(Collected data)
□ □ □ □

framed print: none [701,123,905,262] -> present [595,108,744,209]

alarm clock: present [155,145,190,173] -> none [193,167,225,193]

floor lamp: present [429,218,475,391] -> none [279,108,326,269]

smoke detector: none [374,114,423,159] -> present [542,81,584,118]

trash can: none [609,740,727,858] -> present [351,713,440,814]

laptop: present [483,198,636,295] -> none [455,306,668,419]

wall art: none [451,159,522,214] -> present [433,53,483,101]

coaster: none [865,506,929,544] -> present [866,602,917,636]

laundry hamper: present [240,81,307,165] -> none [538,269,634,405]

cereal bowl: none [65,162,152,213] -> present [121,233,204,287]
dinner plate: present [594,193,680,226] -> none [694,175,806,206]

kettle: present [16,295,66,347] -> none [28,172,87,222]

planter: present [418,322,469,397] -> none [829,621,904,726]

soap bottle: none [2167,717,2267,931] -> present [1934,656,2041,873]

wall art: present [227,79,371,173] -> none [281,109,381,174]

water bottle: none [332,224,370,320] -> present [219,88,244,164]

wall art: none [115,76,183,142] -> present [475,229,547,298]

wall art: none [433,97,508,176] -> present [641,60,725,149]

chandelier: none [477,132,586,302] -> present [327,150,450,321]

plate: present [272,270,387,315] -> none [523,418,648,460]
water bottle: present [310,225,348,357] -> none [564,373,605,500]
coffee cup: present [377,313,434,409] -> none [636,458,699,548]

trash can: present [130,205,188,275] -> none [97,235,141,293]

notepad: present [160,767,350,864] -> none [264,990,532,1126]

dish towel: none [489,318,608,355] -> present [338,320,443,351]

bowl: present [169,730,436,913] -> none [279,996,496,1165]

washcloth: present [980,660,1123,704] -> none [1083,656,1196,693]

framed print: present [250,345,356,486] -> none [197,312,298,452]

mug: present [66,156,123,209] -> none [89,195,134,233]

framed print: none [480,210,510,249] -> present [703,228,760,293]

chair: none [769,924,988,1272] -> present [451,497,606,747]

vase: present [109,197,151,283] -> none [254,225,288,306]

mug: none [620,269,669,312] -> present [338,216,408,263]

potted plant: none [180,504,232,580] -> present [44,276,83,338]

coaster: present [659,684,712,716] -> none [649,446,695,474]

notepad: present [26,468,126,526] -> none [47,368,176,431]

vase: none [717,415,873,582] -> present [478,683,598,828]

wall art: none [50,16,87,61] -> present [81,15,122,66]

□ □ □ □

## YOUR OBJECTIVE
Using the entries, return every line where the word "coaster" can be found.

## THE COMPLETED TASK
coaster: none [865,506,929,544] -> present [866,602,917,636]
coaster: present [659,684,712,716] -> none [649,446,695,474]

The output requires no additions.